Whatever appears in the listing, return all of it exactly.
• • •
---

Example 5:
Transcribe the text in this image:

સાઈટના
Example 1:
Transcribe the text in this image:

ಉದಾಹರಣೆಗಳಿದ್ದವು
• • •
• _Task answer_:
---

Example 5:
Transcribe the text in this image:

સાઈટના
Example 1:
Transcribe the text in this image:

ಉದಾಹರಣೆಗಳಿದ್ದವು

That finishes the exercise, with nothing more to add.